As Waldrep prepares students for adulthood, she demands that they graduate knowing how to do two things. The first is taking a project from start to finish—from planning and budgeting to execution. The second? That “they to learn how to line dance and how to two-step” (important skills on the Texas-Arkansas border, she professes). When students come home from college, she says they tell her she was right—that “nobody knows how to take a project from start to finish, and nobody knows how to two-step.”

Student council members at Texas High School also conduct an annual dessert theater fundraiser (the original dinner theater grew too big to serve dinner) dreamed up by Waldrep. Working together, the self-motivated students develop 30 entertainment numbers to present on stage; Waldrep convenes a student council band to perform. And the students do it willingly. “There’s no grade involved,” Waldrep says. “There’s nothing I have to hold over their heads.”

Waldrep has seized the opportunity to shatter some boundaries of her own through involvement in the Texas Association of Student Councils. She’s been able to lead workshops, sharing lessons and best practices with adviser colleagues statewide.
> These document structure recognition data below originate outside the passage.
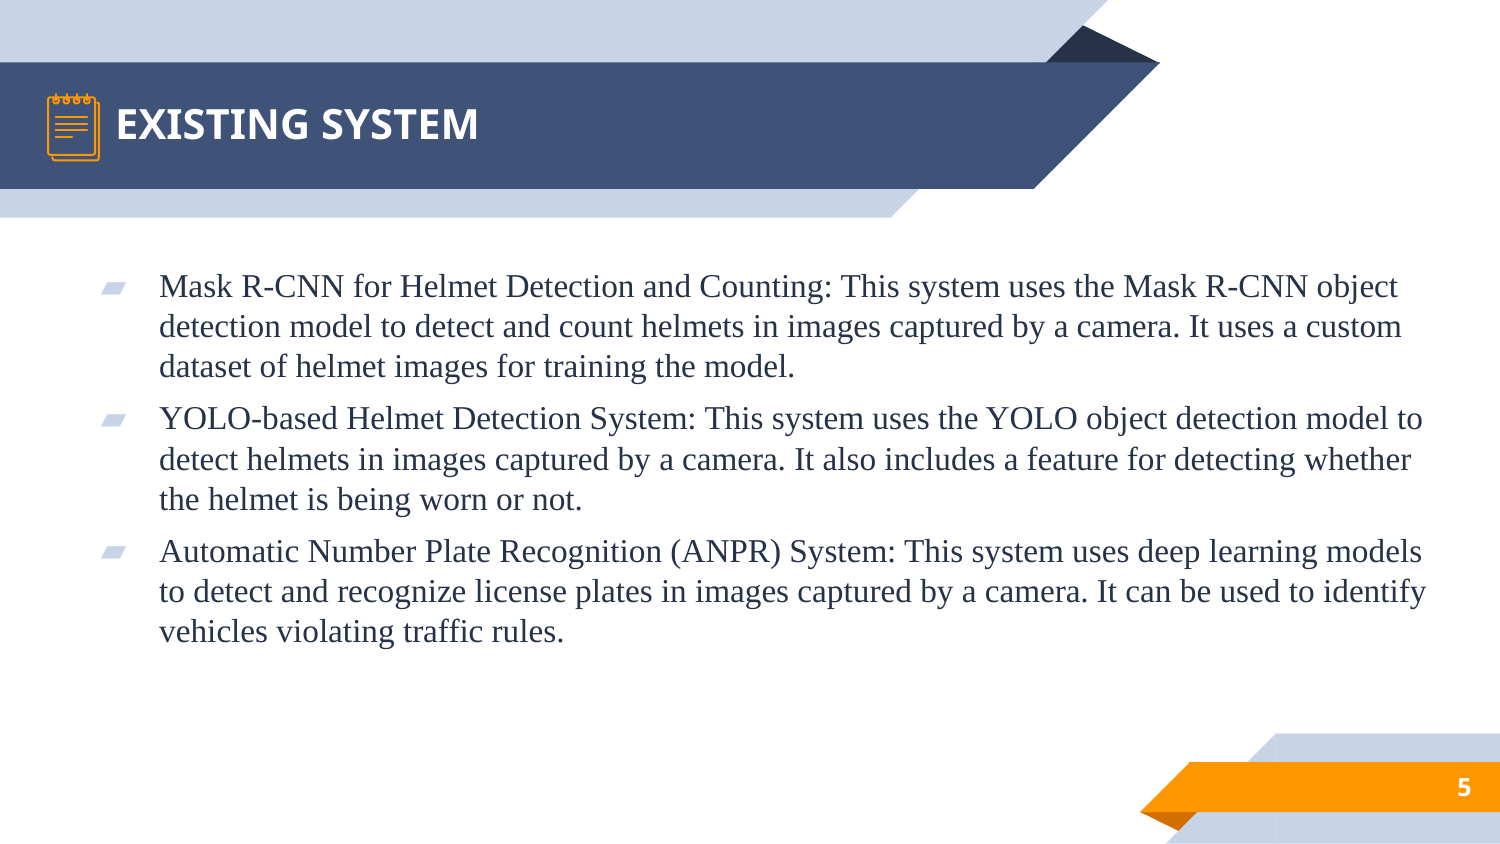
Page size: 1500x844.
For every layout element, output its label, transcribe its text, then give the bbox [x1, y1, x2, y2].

list Mask R-CNN for Helmet Detection and Counting: This system uses the Mask R-CNN object detection model to detect and count helmets in images captured by a camera. It uses a custom dataset of helmet images for training the model. YOLO-based Helmet Detection System: This system uses the YOLO object detection model to detect helmets in images captured by a camera. It also includes a feature for detecting whether the helmet is being worn or not. Automatic Number Plate Recognition (ANPR) System: This system uses deep learning models to detect and recognize license plates in images captured by a camera. It can be used to identify vehicles violating traffic rules. [69, 249, 1461, 714]
title EXISTING SYSTEM [100, 59, 963, 186]
list [5, 224, 1483, 741]
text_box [47, 93, 100, 161]
slide_number 5 [1248, 760, 1487, 813]
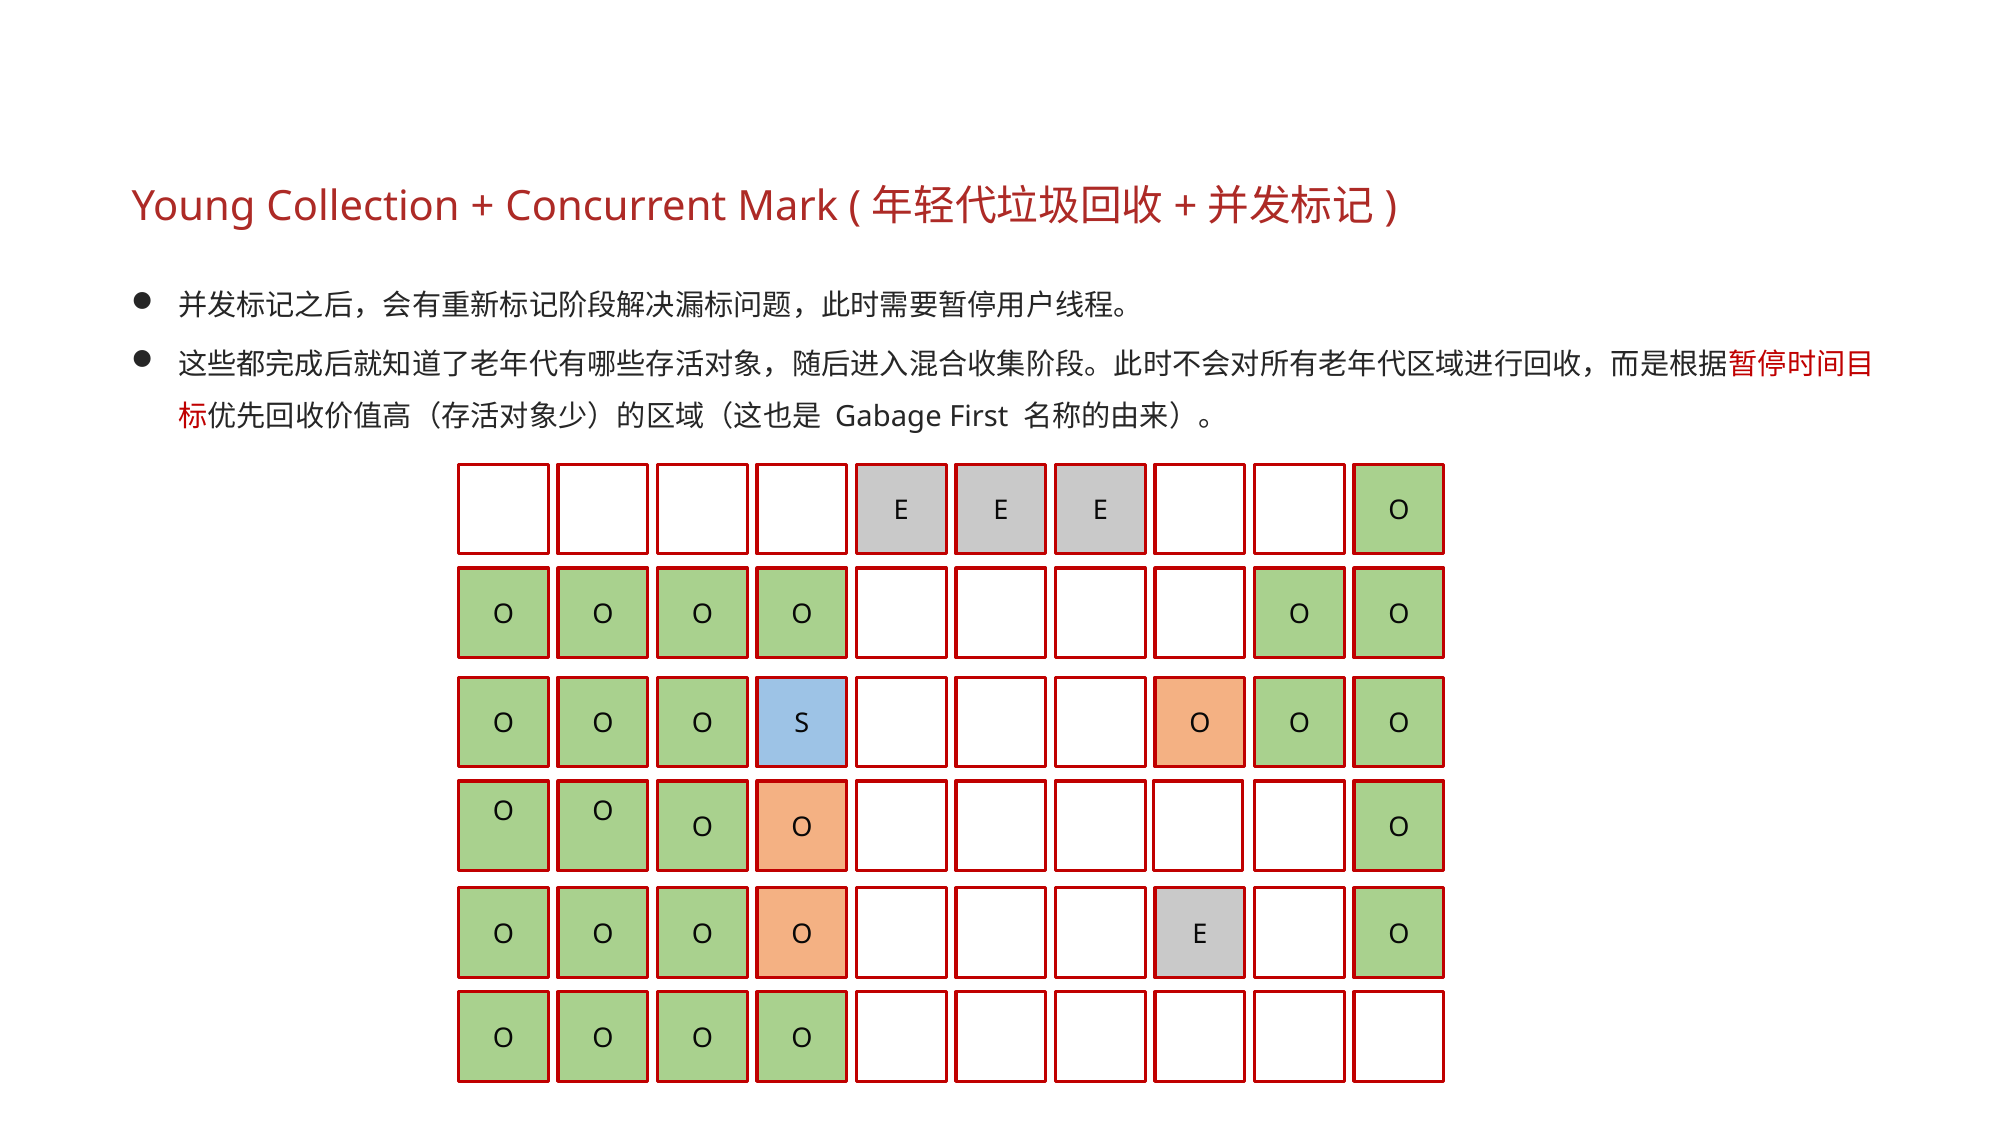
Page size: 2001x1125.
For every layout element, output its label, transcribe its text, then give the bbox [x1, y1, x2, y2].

text_box [1254, 887, 1345, 978]
text_box S [757, 677, 847, 767]
text_box O [657, 677, 748, 767]
text_box [1055, 991, 1146, 1082]
text_box [955, 887, 1046, 978]
text_box [1055, 677, 1146, 767]
text_box O [558, 568, 648, 658]
text_box [955, 780, 1046, 871]
text_box [1254, 780, 1345, 871]
text_box O [1155, 677, 1245, 767]
text_box [657, 464, 748, 554]
text_box O [558, 991, 648, 1082]
text_box [856, 568, 947, 658]
text_box [1254, 464, 1345, 554]
text_box [1155, 991, 1245, 1082]
text_box [955, 991, 1046, 1082]
text_box [1055, 780, 1146, 871]
text_box O [458, 568, 549, 658]
text_box O [1353, 677, 1444, 767]
text_box O [1353, 780, 1444, 871]
text_box E [1055, 464, 1146, 554]
text_box O [657, 780, 748, 871]
text_box O [1353, 568, 1444, 658]
text_box O [657, 991, 748, 1082]
text_box O [458, 887, 549, 978]
text_box [1353, 991, 1444, 1082]
text_box [1055, 887, 1146, 978]
text_box E [1155, 887, 1245, 978]
text_box O [757, 568, 847, 658]
text_box O [458, 677, 549, 767]
text_box [1254, 991, 1345, 1082]
text_box O [757, 887, 847, 978]
text_box [757, 464, 847, 554]
text_box [1055, 568, 1146, 658]
text_box O [558, 887, 648, 978]
text_box [1155, 568, 1245, 658]
text_box O [757, 780, 847, 871]
text_box [1153, 780, 1243, 871]
text_box [955, 677, 1046, 767]
text_box [1155, 464, 1245, 554]
text_box O [657, 568, 748, 658]
text_box [856, 991, 947, 1082]
text_box O [757, 991, 847, 1082]
text_box [856, 887, 947, 978]
text_box O [1353, 887, 1444, 978]
text_box O [458, 991, 549, 1082]
text_box O [1353, 464, 1444, 554]
text_box O [1254, 677, 1345, 767]
text_box O [458, 780, 549, 871]
text_box O [1254, 568, 1345, 658]
text_box O [558, 780, 648, 871]
text_box [458, 464, 549, 554]
title Young Collection + Concurrent Mark (年轻代垃圾回收+并发标记) [116, 164, 1941, 250]
text_box O [657, 887, 748, 978]
text_box E [955, 464, 1046, 554]
text_box [856, 780, 947, 871]
text_box E [856, 464, 947, 554]
text_box 并发标记之后，会有重新标记阶段解决漏标问题，此时需要暂停用户线程。 这些都完成后就知道了老年代有哪些存活对象，随后进入混合收集阶段。此时不会对所有老年代区域进行回收，而是根据暂停时间目标优先回收价值高（存活对象少）的区域（这也是 Gabage First 名称的由来）。 [116, 261, 1917, 447]
text_box [558, 464, 648, 554]
text_box [856, 677, 947, 767]
text_box [955, 568, 1046, 658]
text_box O [558, 677, 648, 767]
She learned, too, that her students should be proud of the unique entity they have created.

Every high school must figure out what is important, find common ground, and strive to improve, she says. “Students can take the idea of why an action is important, and why they should do community service, and why thinking together is better, and they can apply all that to the situations in their school and community to find solutions.”


Diane McCormick is a writer based in Harrisburg, PA.


Sidebar: Pearls of Wisdom

From Susan Waldrep:

  • Advisers don’t have to recruit in order to create a diverse council. At Texas High School, word of mouth assures that each team or club has a student council voice. Swimmers, for instance, “know there has to be a Tiger Shark.”
  • Encourage each student council to establish a theme as each school year begins. For instance, Texas High’s theme is “Ignite to Unite” for 2018–19. The theme becomes a navigational guide, assuring that all pursuits point toward the same goal.

From Lisa Whirtley:

  • Remind student council members that their peers are watching how they behave and act. For middle level students, being seen as example-setters is a new concept.
  • Letting students take the lead, for good or ill, helps them discover and develop their personal leadership styles. Even if they’re not serving on a committee, “they’re still searching for some kind of thing to do for the school or their community.”
  • Encourage students to attend NatStuCo and LEAD Conferences. Whirtley’s students love learning new icebreakers, which they bring home and introduce to their schoolmates.